REQUIREMENT
Pick out every line in the records below that contains the word "more", and copy each of those lines unchanged.

Chart interpretation exercises
# # # # # # #

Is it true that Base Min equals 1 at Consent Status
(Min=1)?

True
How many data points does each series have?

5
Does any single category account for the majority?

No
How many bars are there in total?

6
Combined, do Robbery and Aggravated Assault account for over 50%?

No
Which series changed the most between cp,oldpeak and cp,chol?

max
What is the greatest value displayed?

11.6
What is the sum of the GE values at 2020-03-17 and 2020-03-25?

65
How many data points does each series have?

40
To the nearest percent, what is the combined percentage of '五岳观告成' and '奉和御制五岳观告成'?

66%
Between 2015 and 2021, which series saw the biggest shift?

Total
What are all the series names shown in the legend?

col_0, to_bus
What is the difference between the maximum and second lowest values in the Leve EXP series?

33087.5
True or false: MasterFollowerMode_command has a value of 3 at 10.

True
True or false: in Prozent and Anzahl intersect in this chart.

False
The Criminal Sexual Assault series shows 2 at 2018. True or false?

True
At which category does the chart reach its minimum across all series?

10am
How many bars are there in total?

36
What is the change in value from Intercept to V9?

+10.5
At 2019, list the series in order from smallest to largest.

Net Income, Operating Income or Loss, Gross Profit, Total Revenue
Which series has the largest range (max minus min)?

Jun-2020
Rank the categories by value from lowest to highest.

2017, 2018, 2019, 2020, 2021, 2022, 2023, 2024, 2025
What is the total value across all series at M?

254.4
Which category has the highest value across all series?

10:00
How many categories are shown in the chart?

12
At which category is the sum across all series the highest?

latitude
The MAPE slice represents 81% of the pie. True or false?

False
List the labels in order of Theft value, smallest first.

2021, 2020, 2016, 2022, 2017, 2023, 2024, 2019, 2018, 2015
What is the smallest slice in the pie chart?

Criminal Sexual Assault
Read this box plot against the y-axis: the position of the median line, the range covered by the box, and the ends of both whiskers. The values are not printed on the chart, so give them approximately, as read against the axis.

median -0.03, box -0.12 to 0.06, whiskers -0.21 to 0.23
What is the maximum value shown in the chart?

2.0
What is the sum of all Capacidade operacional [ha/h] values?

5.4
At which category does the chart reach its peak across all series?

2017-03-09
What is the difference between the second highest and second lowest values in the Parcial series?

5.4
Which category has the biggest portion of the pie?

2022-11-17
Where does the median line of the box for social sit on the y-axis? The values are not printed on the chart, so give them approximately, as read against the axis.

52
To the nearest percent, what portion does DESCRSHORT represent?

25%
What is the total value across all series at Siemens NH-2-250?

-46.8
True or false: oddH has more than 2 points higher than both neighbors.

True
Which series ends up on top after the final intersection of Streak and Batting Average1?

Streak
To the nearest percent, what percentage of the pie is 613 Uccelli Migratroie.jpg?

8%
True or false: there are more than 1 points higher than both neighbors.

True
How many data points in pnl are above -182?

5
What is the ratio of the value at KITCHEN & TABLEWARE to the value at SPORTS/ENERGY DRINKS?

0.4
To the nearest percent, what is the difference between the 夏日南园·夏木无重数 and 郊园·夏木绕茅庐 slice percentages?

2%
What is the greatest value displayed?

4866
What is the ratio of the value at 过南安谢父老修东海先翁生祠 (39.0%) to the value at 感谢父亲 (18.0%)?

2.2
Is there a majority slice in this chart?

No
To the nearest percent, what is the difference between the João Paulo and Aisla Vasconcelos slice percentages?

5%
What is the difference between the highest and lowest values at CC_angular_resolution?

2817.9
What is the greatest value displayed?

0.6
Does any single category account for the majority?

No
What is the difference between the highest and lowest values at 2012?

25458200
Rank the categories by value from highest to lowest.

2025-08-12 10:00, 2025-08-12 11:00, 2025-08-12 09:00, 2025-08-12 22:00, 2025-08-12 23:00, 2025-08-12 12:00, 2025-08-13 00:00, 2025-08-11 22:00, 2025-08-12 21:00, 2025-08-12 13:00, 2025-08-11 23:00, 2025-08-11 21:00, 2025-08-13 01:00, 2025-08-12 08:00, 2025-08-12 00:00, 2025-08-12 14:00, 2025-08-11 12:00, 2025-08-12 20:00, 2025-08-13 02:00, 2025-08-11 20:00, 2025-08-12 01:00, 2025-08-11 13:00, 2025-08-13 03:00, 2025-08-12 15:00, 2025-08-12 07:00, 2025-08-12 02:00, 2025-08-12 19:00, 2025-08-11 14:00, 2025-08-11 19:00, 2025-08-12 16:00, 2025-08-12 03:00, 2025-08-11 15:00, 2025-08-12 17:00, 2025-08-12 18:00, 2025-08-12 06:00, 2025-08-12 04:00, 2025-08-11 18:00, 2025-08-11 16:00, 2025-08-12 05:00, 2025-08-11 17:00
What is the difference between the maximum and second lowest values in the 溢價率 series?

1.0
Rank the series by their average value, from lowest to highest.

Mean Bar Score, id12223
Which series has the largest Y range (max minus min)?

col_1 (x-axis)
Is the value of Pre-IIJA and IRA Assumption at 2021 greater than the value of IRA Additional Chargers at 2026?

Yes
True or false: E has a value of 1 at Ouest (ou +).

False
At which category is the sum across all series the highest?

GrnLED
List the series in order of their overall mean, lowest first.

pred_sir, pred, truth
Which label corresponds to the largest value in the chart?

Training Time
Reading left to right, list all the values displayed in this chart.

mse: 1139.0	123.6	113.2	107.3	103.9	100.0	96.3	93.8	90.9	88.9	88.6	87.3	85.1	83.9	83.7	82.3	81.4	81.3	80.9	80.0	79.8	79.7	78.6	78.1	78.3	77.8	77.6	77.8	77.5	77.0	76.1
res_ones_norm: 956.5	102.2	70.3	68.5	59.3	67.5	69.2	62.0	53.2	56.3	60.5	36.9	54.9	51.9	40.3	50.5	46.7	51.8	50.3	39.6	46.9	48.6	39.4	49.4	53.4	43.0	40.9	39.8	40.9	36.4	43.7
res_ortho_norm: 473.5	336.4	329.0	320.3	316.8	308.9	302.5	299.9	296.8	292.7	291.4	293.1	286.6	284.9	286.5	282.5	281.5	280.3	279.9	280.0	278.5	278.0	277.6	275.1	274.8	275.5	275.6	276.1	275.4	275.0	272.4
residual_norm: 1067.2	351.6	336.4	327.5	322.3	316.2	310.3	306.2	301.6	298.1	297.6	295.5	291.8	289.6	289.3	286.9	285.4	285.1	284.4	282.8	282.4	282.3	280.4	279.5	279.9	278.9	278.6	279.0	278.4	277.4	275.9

# # # # # # #

RESULT FOR THIS TASK
True or false: oddH has more than 2 points higher than both neighbors.
True or false: there are more than 1 points higher than both neighbors.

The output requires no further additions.